We accompany John Brown as he massacres proslavery settlers in Osawatomie, Kan.; ride with William Quantrill on his infamous sack of Lawrence; and relive the emotional upheaval of Missouri residents who experienced one of America’s first incidents of forced removal when they were uprooted from their communities under Union General Thomas Ewing’s General Orders No. 11. These traumatic events influenced cross-border relations for generations.
Putting events in context is often an excuse for padding a thin story. Not so for this book. Neely is relating a uniquely American saga where “During the first two-thirds of the nineteenth century, no other geographical boundary in the United States stood at the center of as many major controversies and questions as did the border between Missouri and Kansas.” Neely ascribes the border region as “an explosive political fault line and the first real battleground in the ideological struggle over whether freedom or slavery would prevail in the western territories.”

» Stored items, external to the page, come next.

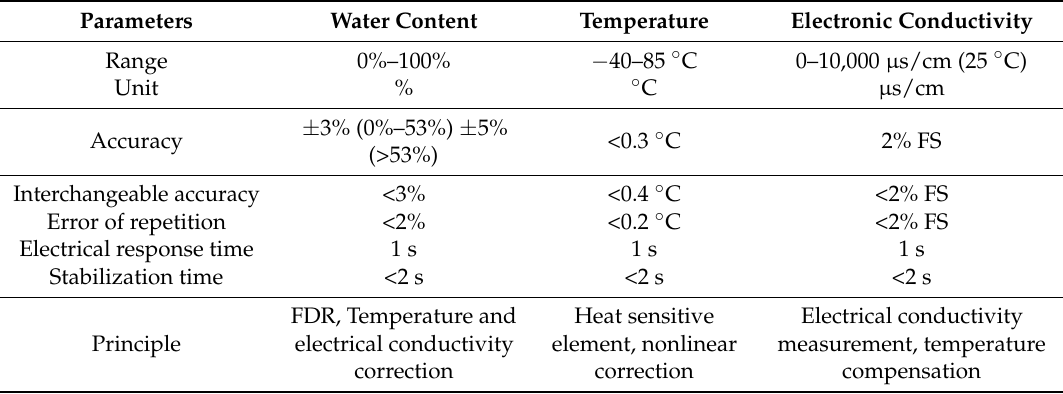
Table 2. Parameters of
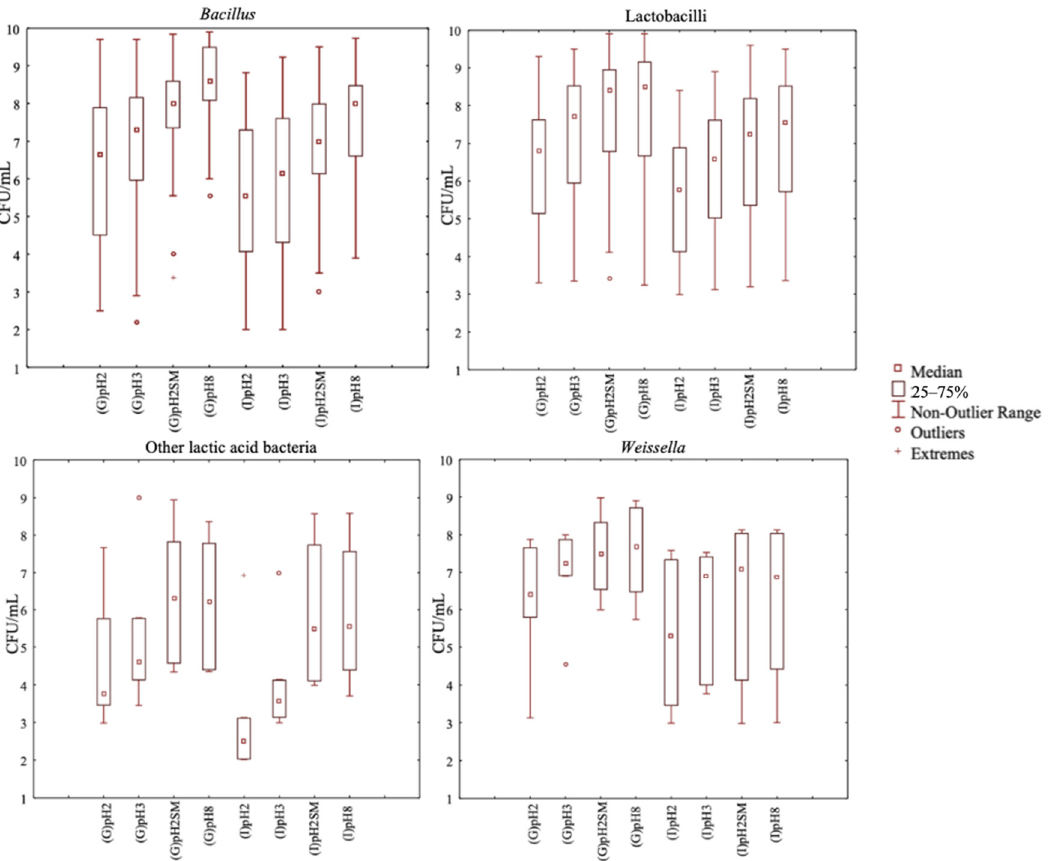
Figure 1. Viable cell count (CFU/mL) of the bacterial strains tested for their resistance to the gastro (G) and then intestinal (I) transit in vitro at different conditions: pH 2 (pH2), pH 3 (pH3), pH 2 plus skim milk (pH2SM), and pH 8 (pH8). All strains belong to Bacillus , lactobacilli, Weissella , Leuconostoc , and Pediococcus species. The group named “other lactic acid bacteria” includes Leuconostoc and Pediococcus strains.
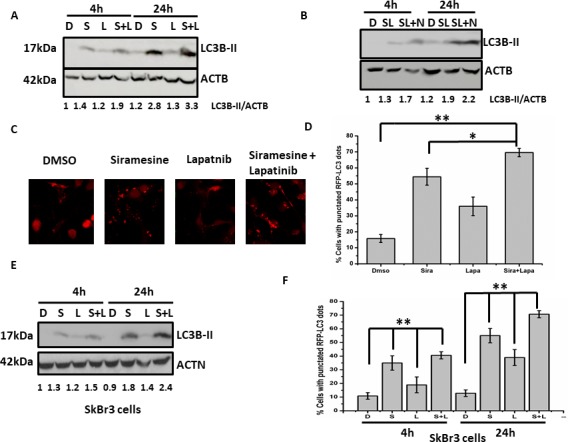
Autophagy flux increases following treatment of cells with siramesine and lapatinib.(A, B) Western blot determination of autophagy protein LC3-II in the absence and presence of NH4Cl when MDA MB 231 cells were treated with siramesine and lapatinib for 4and 24 hours. Actin (beta-actin) was used as a loading control (and same hereafter). (C, D) Autophagy was measured by quantifying the number of puncta of a fusion protein of red fluorescent protein LC3 (mRFP-LC3) per cell in MDA MB 231 cells. (E) Western blot determination of autophagy protein LC3-II when SKBR3 cells were treated with siramesine and lapatinib for 4 and 24 hours. (F) Autophagy was measured by quantifying the number of puncta of a fusion protein of red fluorescent protein LC3 (mRFP-LC3) per cell in SKBR3 cells. *p<0.05; **p<0.01.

By framing the guerrilla conflict within the larger story of the developing West, Neely begins when the first white settlers arrived in the area in the late 1820s, and he does not end his saga with the conclusion of the Civil War.

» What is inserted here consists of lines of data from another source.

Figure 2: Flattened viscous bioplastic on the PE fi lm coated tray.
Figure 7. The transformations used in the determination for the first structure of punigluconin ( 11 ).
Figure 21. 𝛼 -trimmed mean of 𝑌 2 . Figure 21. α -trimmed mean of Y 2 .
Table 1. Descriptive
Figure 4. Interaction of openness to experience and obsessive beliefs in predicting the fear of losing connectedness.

Neely devotes ample space to the important process of reconciliation between residents of the two states after 1865. Economic boosterism, the coming of the railroad and the political turmoil of the 1870s that evolved into the Gilded Age of the 1890s is chronicled as part of the enduring legacy for the conflict’s veterans, victims, survivors and subsequent generations of citizens living along that border. Neely demonstrates how racial attitudes, farming practices and advancing industrialization, and waves of new immigrants helped salve the deep wounds of internecine conflict and propelled the region into the future. Nevertheless, as Neely writes, by the turn of the 20th century “the Kansas-Missouri border war still held tremendous power over its survivors and their descendents.”
The spirit of reconciliation and reunion has now put down deep roots in the tall grass prairies of Middle America, but the annual Kansas-Missouri football game—known not surprisingly as the “Border War”— reminds spectators that the border’s legacy, as William Faulkner aptly noted, “is not dead, it’s not even past.”